Ada distorsi informasi sehingga spirit dari upaya memperbaiki kinerja pajak yang hendak ditempuh pemerintah ditangkap secara asimetris. Akibatnya menimbulkan keresahan di tengah masyarakat.
Oleh
Redaksi
·3 menit baca
Isu kenaikan Pajak Pertambahan Nilai yang akan menyasar barang dan jasa strategis yang dikonsumsi masyarakat sempat menimbulkan polemik di publik.
Dalam draf revisi Undang-Undang Nomor 6 Tahun 1983 tentang Ketentuan Umum dan Tata Cara Perpajakan yang beredar di media terungkap, dalam rangka mengejar penerimaan pajak, pemerintah berencana memperluas obyek kena pajak. Caranya dengan mengubah skema dan menghapus beberapa jenis barang dan jasa yang dikecualikan dari obyek pajak, dalam hal ini Pajak Pertambahan Nilai (PPN).
Barang dan jasa yang disebutkan, antara lain, sembako, susu formula untuk bayi, jasa pendidikan seperti sekolah swasta, dan jasa kesehatan, termasuk rumah bersalin. Kontan rencana ini memicu reaksi keberatan dari masyarakat karena dianggap akan menambah beban masyarakat di tengah semakin beratnya beban hidup akibat pandemi Covid-19.

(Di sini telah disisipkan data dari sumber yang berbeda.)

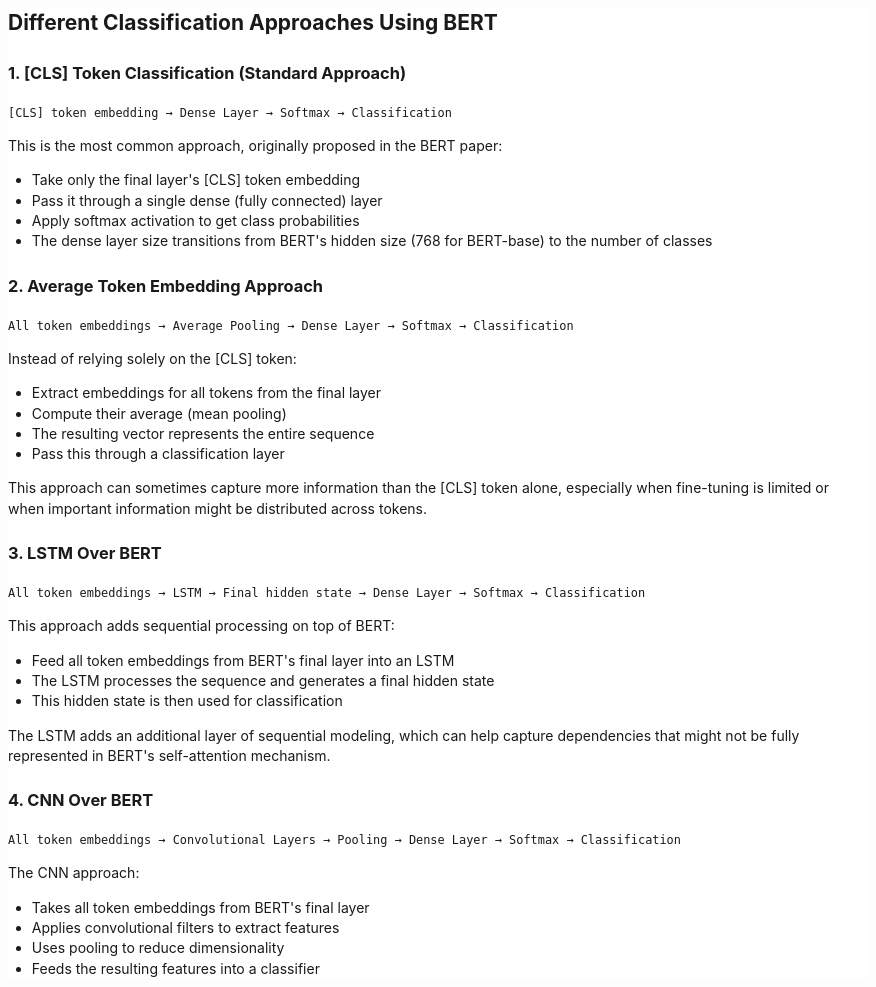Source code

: ## Different Classification Approaches Using BERT

### 1. [CLS] Token Classification (Standard Approach)

```
[CLS] token embedding → Dense Layer → Softmax → Classification
```

This is the most common approach, originally proposed in the BERT paper:
- Take only the final layer's [CLS] token embedding
- Pass it through a single dense (fully connected) layer
- Apply softmax activation to get class probabilities
- The dense layer size transitions from BERT's hidden size (768 for BERT-base) to the number of classes

### 2. Average Token Embedding Approach

```
All token embeddings → Average Pooling → Dense Layer → Softmax → Classification
```

Instead of relying solely on the [CLS] token:
- Extract embeddings for all tokens from the final layer
- Compute their average (mean pooling)
- The resulting vector represents the entire sequence
- Pass this through a classification layer

This approach can sometimes capture more information than the [CLS] token alone, especially when fine-tuning is limited or when important information might be distributed across tokens.

### 3. LSTM Over BERT

```
All token embeddings → LSTM → Final hidden state → Dense Layer → Softmax → Classification
```

This approach adds sequential processing on top of BERT:
- Feed all token embeddings from BERT's final layer into an LSTM
- The LSTM processes the sequence and generates a final hidden state
- This hidden state is then used for classification

The LSTM adds an additional layer of sequential modeling, which can help capture dependencies that might not be fully represented in BERT's self-attention mechanism.

### 4. CNN Over BERT

```
All token embeddings → Convolutional Layers → Pooling → Dense Layer → Softmax → Classification
```

The CNN approach:
- Takes all token embeddings from BERT's final layer
- Applies convolutional filters to extract features
- Uses pooling to reduce dimensionality
- Feeds the resulting features into a classifier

Dari yang kita tangkap, ada distorsi informasi sehingga spirit dari upaya memperbaiki kinerja pajak yang hendak ditempuh pemerintah ditangkap secara asimetris sehingga justru memunculkan keresahan di masyarakat.
Kegaduhan yang sempat muncul memicu sejumlah ekonom berpendapat, sebaiknya rencana perubahan skema PPN cukup dilakukan melalui peraturan Menteri Keuangan (Menkeu). Timing yang tidak tepat dari kebijakan ini dinilai juga bisa memicu konsumen menunda belanja. Akibatnya, hal itu berdampak ke konsumsi masyarakat dan pemulihan ekonomi nasional.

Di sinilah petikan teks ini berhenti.